Choosing a Public DNS Resolver

210 points · 85 comments on HN · read original →

Points and comments are a snapshot, not live.

An interactive guide compares 29 public DNS resolvers on privacy, filtering, speed, and jurisdiction.

The guide lets users filter 29 global public DNS resolvers by priorities like privacy, malware blocking, parental controls, speed, IPv6, and jurisdiction. It includes an interactive finder, a live latency test, and a full comparison table. Key options: AdGuard DNS (Cyprus, ad-blocking), CIRA Canadian Shield (nonprofit), Cloudflare 1.1.1.1 (US, audited no-logging), Quad9 (Switzerland, malware blocking, nonprofit), and DNS4EU (EU-funded, GDPR). It also covers Chinese resolvers (subject to local regulations) and smaller operators like Mullvad (Sweden, no logging) and CZ.NIC (Czech registry).

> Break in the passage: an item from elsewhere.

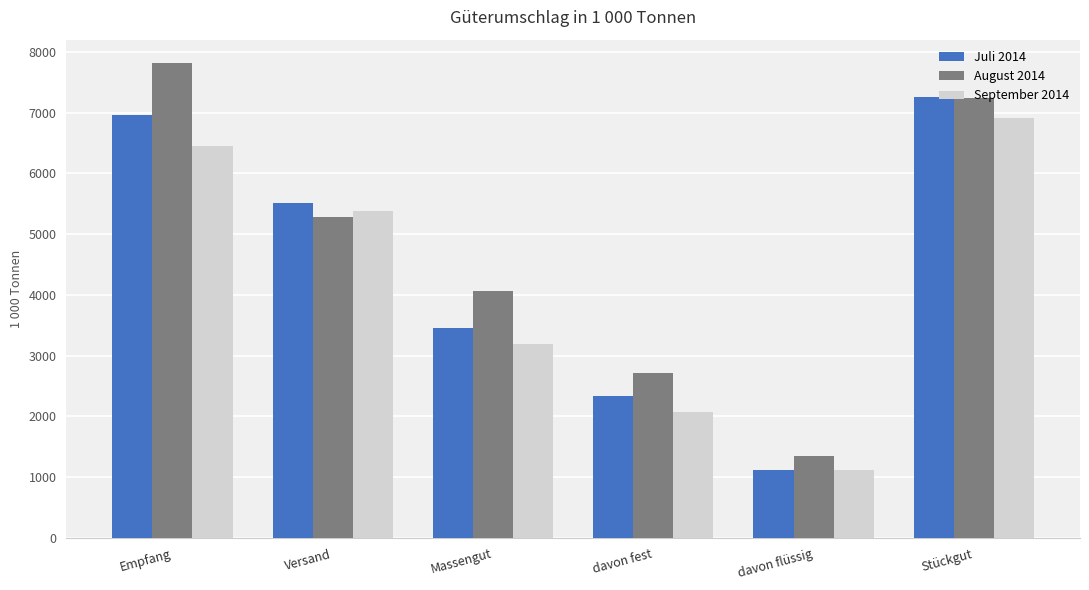

How many values in the September 2014 series are below 5373?

3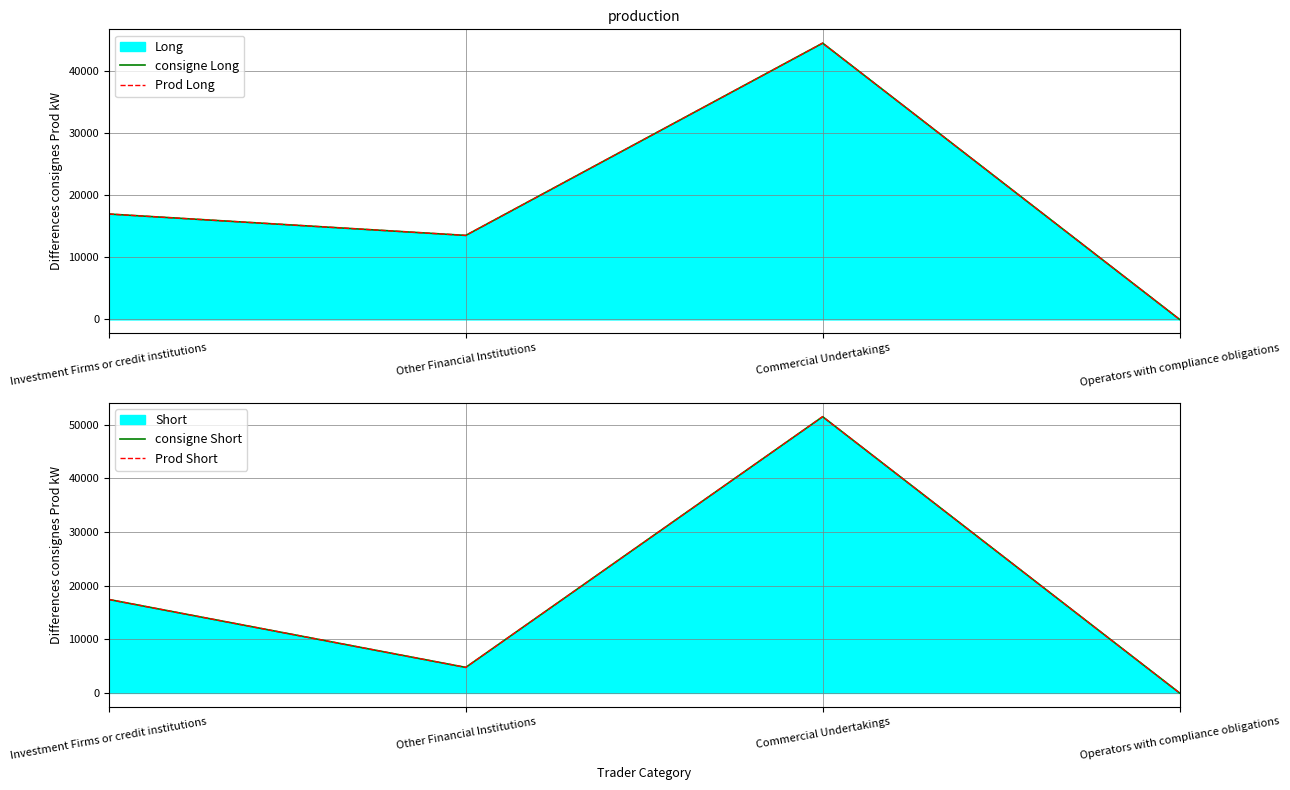

At how many categories does at least one series exceed 832?

3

What commenters are saying

Commenters split on which DNS is best. Some champion Quad9 (9.9.9.9) for malware blocking, but others report false positives (e.g., blocked private torrent trackers, gist.github.com, Halo MCC achievements). A subthread clarifies Quad9 now enables DNSSEC on all endpoints. Some prefer Cloudflare 1.1.1.1 for speed and reliability, though one user avoids it for policy reasons. A few run their own Unbound or dnsdist setups for full control. One commenter notes that China-marked resolvers include disclaimers about local regulations, a concern extending beyond just those entries.